Exercise:
Locate the string "Left" in the records below. Copy every line where it occurs.
*** Opening of Supplied data ***
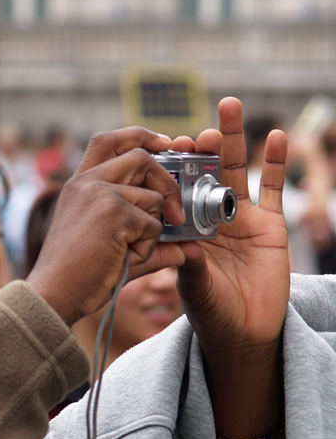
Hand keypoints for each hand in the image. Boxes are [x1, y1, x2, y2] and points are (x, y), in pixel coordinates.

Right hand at [27, 128, 185, 323]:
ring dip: (152, 229)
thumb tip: (187, 247)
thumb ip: (144, 237)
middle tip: (175, 213)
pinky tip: (123, 260)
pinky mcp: (114, 213)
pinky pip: (153, 226)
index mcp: (79, 184)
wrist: (53, 293)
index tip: (165, 144)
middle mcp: (87, 182)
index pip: (109, 140)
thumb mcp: (106, 243)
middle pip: (141, 158)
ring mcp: (100, 194)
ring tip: (129, 252)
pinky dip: (147, 248)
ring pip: (153, 198)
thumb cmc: (75, 273)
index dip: (141, 136)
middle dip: (167, 182)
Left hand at [176, 97, 287, 437]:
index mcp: (183, 227)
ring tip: (227, 107)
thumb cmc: (210, 310)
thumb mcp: (194, 286)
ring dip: (232, 140)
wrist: (243, 332)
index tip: (163, 150)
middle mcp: (208, 216)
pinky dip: (275, 163)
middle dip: (198, 147)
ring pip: (235, 171)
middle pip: (203, 171)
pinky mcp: (270, 225)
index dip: (170, 168)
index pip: (174, 188)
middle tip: (192, 130)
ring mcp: (240, 218)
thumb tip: (183, 247)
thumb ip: (189, 265)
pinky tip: (274, 137)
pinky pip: (274, 189)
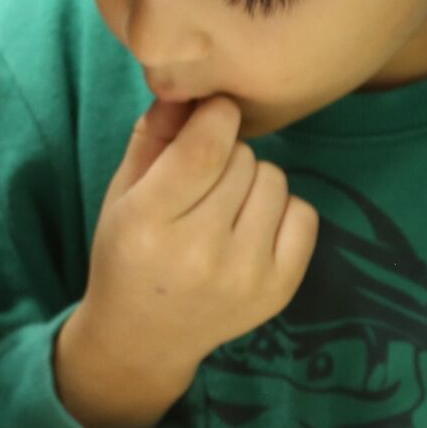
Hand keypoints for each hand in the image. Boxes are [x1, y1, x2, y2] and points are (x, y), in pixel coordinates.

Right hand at [54, 98, 318, 427]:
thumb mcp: (122, 193)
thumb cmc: (128, 253)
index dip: (216, 116)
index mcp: (147, 223)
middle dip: (227, 154)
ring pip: (275, 181)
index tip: (212, 115)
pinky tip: (251, 228)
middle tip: (205, 181)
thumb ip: (152, 136)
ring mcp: (244, 276)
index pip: (206, 146)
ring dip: (253, 182)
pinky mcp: (277, 290)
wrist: (144, 337)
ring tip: (226, 207)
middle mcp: (198, 253)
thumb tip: (190, 90)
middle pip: (243, 158)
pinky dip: (281, 211)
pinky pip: (304, 214)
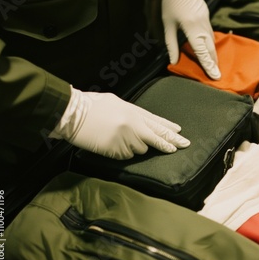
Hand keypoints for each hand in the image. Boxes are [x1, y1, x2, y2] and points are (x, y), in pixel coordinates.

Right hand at [50, 87, 189, 159]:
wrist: (73, 113)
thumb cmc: (91, 106)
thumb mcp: (116, 103)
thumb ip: (132, 114)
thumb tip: (143, 124)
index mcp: (133, 111)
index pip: (156, 122)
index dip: (168, 128)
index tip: (179, 133)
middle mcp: (134, 125)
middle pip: (158, 136)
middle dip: (172, 142)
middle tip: (184, 145)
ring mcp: (127, 138)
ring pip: (141, 149)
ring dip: (133, 147)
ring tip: (116, 137)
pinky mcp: (118, 149)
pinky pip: (127, 156)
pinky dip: (121, 153)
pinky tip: (110, 144)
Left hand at [161, 0, 220, 79]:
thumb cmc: (170, 4)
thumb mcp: (168, 25)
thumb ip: (171, 45)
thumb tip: (173, 61)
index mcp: (191, 28)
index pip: (202, 52)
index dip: (208, 65)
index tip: (215, 76)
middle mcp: (202, 26)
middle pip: (211, 49)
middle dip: (214, 63)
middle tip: (217, 76)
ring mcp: (207, 22)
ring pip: (212, 43)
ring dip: (213, 56)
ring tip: (213, 67)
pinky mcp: (207, 18)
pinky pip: (211, 35)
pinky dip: (211, 45)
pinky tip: (209, 52)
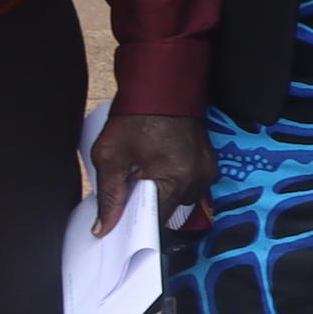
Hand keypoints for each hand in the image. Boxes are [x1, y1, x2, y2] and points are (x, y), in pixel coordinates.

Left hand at [87, 110, 211, 238]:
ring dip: (163, 193)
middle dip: (148, 206)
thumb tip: (103, 230)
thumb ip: (108, 197)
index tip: (120, 224)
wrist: (162, 84)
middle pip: (170, 211)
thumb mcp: (110, 157)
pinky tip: (158, 167)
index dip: (136, 225)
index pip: (156, 222)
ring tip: (143, 175)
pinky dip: (174, 181)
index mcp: (177, 181)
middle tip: (128, 190)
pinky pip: (191, 184)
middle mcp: (199, 180)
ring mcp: (207, 170)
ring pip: (181, 198)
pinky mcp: (209, 161)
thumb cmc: (135, 117)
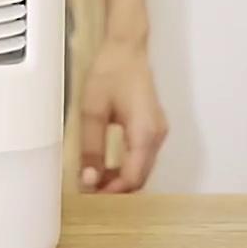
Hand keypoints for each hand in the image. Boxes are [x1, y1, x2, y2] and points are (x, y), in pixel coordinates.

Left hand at [79, 41, 167, 192]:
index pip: (132, 177)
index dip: (112, 192)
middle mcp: (157, 136)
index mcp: (144, 132)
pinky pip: (142, 158)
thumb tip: (89, 179)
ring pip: (142, 170)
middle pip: (140, 177)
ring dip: (120, 180)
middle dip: (116, 191)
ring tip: (93, 183)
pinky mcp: (153, 129)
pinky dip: (126, 168)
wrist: (126, 50)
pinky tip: (106, 168)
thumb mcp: (92, 111)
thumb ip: (91, 148)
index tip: (90, 197)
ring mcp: (157, 132)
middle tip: (89, 195)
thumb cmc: (110, 74)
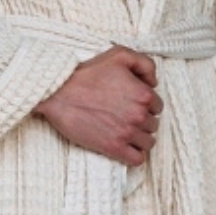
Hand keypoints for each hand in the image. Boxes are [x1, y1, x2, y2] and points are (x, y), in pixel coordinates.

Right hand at [32, 47, 161, 166]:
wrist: (58, 93)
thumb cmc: (85, 73)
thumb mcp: (118, 55)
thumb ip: (144, 64)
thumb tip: (154, 82)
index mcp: (143, 94)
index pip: (157, 106)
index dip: (145, 104)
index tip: (131, 104)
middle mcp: (139, 115)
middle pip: (153, 125)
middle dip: (142, 121)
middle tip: (124, 116)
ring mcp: (127, 133)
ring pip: (148, 143)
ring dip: (140, 138)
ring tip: (125, 131)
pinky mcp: (113, 147)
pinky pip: (137, 159)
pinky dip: (134, 155)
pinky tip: (125, 147)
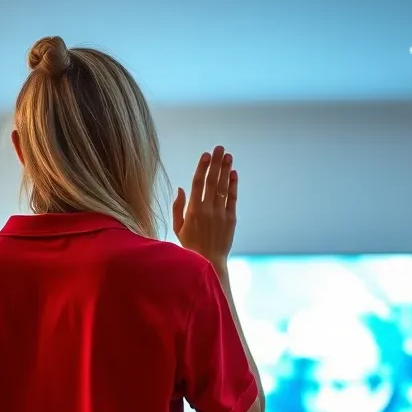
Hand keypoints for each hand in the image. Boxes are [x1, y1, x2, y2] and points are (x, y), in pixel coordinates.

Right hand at [172, 145, 236, 272]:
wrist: (209, 263)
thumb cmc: (191, 246)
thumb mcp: (178, 228)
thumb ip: (178, 207)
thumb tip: (181, 188)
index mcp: (193, 211)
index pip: (198, 183)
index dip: (202, 167)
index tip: (206, 154)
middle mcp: (207, 210)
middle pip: (212, 181)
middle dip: (216, 163)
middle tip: (220, 148)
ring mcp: (220, 214)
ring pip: (223, 188)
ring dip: (226, 170)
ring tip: (228, 156)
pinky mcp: (231, 220)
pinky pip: (232, 199)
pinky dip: (233, 186)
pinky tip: (234, 174)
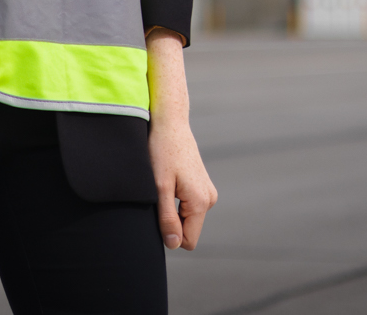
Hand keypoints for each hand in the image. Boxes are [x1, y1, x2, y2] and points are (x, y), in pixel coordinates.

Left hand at [147, 31, 216, 249]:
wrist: (170, 122)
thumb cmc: (161, 151)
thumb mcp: (159, 187)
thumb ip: (166, 218)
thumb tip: (174, 245)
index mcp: (200, 202)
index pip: (188, 241)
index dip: (169, 233)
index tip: (157, 210)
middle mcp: (209, 199)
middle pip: (188, 229)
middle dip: (171, 220)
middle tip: (158, 194)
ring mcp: (207, 190)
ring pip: (187, 217)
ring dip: (172, 208)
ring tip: (163, 183)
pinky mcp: (202, 184)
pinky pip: (188, 205)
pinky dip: (176, 198)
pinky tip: (169, 178)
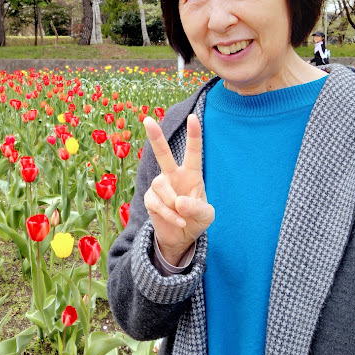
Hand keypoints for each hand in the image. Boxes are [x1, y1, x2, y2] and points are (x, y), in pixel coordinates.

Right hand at [142, 114, 214, 265]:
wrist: (181, 237)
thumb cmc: (196, 219)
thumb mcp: (206, 215)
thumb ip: (197, 208)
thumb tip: (179, 202)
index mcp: (190, 174)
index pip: (193, 152)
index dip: (194, 135)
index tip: (192, 117)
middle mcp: (173, 175)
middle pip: (162, 154)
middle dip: (155, 137)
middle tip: (148, 120)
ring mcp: (159, 186)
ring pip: (161, 186)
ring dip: (173, 203)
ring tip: (182, 215)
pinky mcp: (150, 199)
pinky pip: (157, 203)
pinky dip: (170, 215)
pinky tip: (178, 221)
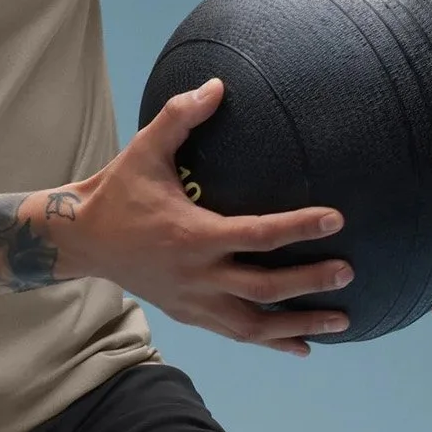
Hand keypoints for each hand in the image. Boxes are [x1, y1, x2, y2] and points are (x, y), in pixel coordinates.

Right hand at [49, 77, 350, 355]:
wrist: (83, 240)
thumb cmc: (118, 191)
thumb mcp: (145, 149)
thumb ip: (180, 116)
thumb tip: (217, 85)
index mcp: (192, 235)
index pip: (257, 234)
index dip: (299, 227)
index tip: (336, 219)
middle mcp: (196, 275)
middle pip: (264, 289)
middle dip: (310, 283)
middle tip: (348, 272)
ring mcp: (192, 301)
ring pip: (254, 325)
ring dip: (299, 326)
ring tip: (341, 322)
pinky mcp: (188, 314)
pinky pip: (236, 333)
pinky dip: (272, 341)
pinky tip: (302, 346)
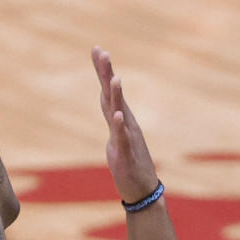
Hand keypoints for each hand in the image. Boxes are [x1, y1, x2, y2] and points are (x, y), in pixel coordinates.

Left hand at [91, 46, 158, 205]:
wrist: (142, 190)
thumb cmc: (129, 164)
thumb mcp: (116, 137)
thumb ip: (112, 118)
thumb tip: (106, 102)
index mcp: (121, 119)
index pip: (108, 91)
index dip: (102, 71)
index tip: (97, 49)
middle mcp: (126, 123)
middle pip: (113, 95)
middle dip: (107, 74)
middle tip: (102, 52)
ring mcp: (127, 137)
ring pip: (120, 113)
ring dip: (116, 96)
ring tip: (114, 78)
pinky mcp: (127, 154)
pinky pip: (124, 138)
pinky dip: (120, 126)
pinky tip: (118, 115)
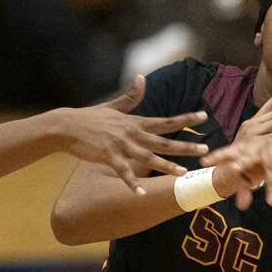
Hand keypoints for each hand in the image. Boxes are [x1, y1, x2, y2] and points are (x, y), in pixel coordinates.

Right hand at [54, 75, 209, 193]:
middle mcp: (132, 133)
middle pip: (163, 141)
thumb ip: (131, 96)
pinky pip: (123, 172)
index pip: (166, 121)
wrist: (67, 126)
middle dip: (184, 145)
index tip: (204, 116)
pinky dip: (132, 183)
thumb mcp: (112, 105)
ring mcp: (121, 145)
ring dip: (166, 165)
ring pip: (148, 157)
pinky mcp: (108, 156)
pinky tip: (141, 194)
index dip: (185, 118)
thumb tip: (142, 78)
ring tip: (182, 173)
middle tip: (205, 149)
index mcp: (135, 122)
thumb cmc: (90, 117)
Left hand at [204, 135, 271, 209]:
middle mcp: (255, 146)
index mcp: (240, 149)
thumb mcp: (248, 177)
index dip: (215, 157)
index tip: (203, 162)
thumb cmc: (255, 165)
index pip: (225, 154)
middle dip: (243, 162)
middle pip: (249, 158)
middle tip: (235, 169)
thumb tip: (242, 207)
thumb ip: (243, 190)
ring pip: (271, 168)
*** Close of Supplied data ***
Result below:
Left hand at [176, 97, 287, 437]:
Left hand at [161, 0, 220, 79]:
Left hand at [87, 110, 211, 238]:
Left hand at [79, 41, 167, 192]:
Left hand at [147, 31, 216, 249]:
Left hand at [91, 46, 158, 205]:
Left hand at [204, 135, 271, 209]:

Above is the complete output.